Original JCP / Zeus branded 600V capacitors sorted by capacitance value. From Top to Bottom: 0.005uF, 0.02uF, 0.03uF, 0.1uF, and 0.2uF. A modern 400V, 47uF electrolytic is shown for comparison.

     Today's capacitors are notably smaller than the units from before. Don't be surprised to find a tiny ceramic capacitor replacing what was once a small brick of an oil filled unit. This could free up space in the amp and make future work easier. You can use the reduction in size to add extra capacitance in places like the power supply circuit. Just be careful not to induce extra inductance when using electrolytics. Large value electrolytic capacitors still require a certain amount of surface area which is coiled into the package. This coil can add some inductive behavior to a circuit. It may be better to connect a few medium sized capacitors in parallel instead. The capacitance will add like resistors in series (goes up) and the inductance will add like resistors in parallel (goes down). 

     Be aware that capacitors have two voltage ratings. The first is a maximum voltage and the second is an operating Voltage. Capacitors like to stay conditioned with a certain amount of charge on them. Operating far below their operating value is like running an engine that is too cold. Don't use a 600V capacitor for a 5V signal. 

Resistors

     The most common brand of resistors used in Echo and Elk amps is Atlas. They are one of the least likely source of any issues unless they were damaged due to a failure of a neighboring component. Leave them be and all will be well.
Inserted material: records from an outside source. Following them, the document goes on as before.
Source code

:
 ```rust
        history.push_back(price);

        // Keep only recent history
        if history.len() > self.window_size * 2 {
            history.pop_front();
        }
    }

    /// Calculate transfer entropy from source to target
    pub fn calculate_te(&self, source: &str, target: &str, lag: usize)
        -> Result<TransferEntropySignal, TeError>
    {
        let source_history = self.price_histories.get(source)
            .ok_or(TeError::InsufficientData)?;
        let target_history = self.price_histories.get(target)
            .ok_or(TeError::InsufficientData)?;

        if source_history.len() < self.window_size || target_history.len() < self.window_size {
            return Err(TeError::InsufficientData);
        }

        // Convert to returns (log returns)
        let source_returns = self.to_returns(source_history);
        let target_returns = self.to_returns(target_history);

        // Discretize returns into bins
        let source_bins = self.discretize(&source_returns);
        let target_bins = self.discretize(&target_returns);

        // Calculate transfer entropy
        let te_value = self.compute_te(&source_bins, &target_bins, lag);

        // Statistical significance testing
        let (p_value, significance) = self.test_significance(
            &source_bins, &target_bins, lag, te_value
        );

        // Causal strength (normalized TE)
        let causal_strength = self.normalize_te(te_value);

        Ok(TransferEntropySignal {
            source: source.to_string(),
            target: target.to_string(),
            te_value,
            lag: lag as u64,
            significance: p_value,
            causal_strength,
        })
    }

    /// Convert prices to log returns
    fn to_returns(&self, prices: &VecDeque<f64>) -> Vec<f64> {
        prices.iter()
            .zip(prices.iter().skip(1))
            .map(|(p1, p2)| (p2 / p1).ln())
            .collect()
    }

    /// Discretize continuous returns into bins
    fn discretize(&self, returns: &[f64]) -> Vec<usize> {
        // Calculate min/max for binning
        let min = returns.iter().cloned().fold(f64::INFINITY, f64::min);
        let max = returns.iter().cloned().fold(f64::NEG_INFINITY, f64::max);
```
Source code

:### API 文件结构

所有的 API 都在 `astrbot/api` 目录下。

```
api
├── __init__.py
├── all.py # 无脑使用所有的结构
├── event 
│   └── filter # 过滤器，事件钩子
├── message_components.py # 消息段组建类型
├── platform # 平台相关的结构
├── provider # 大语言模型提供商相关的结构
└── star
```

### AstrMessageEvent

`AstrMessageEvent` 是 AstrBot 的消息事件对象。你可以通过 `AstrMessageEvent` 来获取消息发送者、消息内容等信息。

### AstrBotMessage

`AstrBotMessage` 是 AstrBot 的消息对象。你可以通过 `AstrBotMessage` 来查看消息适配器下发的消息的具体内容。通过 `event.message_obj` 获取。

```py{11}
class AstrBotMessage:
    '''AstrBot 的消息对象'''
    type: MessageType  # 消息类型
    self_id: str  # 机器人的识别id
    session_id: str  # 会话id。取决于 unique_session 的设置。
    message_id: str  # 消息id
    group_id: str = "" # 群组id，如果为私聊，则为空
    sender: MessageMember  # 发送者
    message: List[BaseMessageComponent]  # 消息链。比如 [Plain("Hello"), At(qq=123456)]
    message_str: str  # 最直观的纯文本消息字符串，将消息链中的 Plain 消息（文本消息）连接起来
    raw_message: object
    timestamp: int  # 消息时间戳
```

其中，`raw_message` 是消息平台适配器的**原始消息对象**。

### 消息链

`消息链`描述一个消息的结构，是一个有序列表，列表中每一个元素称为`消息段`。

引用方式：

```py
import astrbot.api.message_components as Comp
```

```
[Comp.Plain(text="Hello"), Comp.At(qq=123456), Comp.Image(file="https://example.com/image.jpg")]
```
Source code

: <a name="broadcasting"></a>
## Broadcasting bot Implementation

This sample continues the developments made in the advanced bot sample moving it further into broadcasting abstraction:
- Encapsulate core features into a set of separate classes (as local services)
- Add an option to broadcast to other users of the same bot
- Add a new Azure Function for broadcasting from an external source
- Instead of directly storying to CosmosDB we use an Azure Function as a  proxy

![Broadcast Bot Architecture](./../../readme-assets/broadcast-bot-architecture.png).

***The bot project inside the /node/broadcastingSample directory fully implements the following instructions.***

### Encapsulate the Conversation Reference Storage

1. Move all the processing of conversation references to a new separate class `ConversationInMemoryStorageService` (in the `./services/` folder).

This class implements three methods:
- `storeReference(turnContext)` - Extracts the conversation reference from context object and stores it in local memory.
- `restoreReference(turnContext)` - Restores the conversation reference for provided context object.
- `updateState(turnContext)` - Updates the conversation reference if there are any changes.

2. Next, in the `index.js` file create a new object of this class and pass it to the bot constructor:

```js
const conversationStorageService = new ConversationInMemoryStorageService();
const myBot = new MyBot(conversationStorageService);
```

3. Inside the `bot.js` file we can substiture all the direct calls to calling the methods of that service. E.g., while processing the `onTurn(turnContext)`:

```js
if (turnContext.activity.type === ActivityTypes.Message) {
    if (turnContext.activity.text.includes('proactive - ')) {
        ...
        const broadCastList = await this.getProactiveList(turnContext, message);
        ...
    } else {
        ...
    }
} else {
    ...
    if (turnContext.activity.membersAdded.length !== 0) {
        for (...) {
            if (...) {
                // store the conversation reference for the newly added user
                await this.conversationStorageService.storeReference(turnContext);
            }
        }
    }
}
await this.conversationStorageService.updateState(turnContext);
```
If it is necessary to replace one then any modern metal film, carbon film, wire wound, etc will work just fine. Metal film seems to be the preferred type due to its precision and stability.

     Some would make an argument that the original Atlas resistors have a small amount of inductance due to their construction. Look closely and it can be seen that the resistor is made of a hollow ceramic tube with a resistive deposit on the exterior. 

A gathering of original Atlas branded hollow tube resistors. Also visible are freshly installed ceramic capacitors that replaced the original oil filled units.

     The deposit spirals around the ceramic tube a certain number of times. This makes it into an inductor of sorts. Now, in all reality, any inductance would be negligible and it would probably have almost no impact on tone. It's just something to think about.

Potentiometers

     One of the most common signs of a worn or dirty potentiometer is a scratchy static filled sound when the volume and control knobs are turned. This happens because of poor contact between the internal wiper and the resistive element inside the potentiometer. Sometimes the wiper and/or the resistive element is worn thin or the metal surfaces are corroded. Perhaps the entire mechanism is dirty from outside elements seeping. Grains of dirty are preventing good contact.

     Replacing a potentiometer could be difficult due to the intricate wiring and connections to the part. It is possible in some cases to clean the potentiometer. Several good commercial cleaners are available. This would avoid the need to desolder and snip connections. However, in some cases, the potentiometer may be beyond rescue and it's time for a replacement. Both log and linear taper potentiometers were used in the amps. Check the back of the potentiometer. There will be a letter designation which indicates the type of taper.

Two potentiometers are shown installed side by side. The unit on the left is a tone control knob and the unit on the right is a volume control knob. Note the letter designations appended to the potentiometer value.

     The letter A denotes a logarithmic (or "log" or "audio") taper and the letter B denotes a linear taper.

     Be sure to use the same taper style when replacing the potentiometer, especially for the volume control. Volume controls typically use a log taper. Installing a linear taper would theoretically work too but manipulating the knob for the right volume level would be difficult. A log taper control would allow lots of rotational adjustment for a small amount of adjustment in the "low" positions. Using a linear taper potentiometer would result in very dramatic changes with minimal physical adjustment. The control would be very sensitive.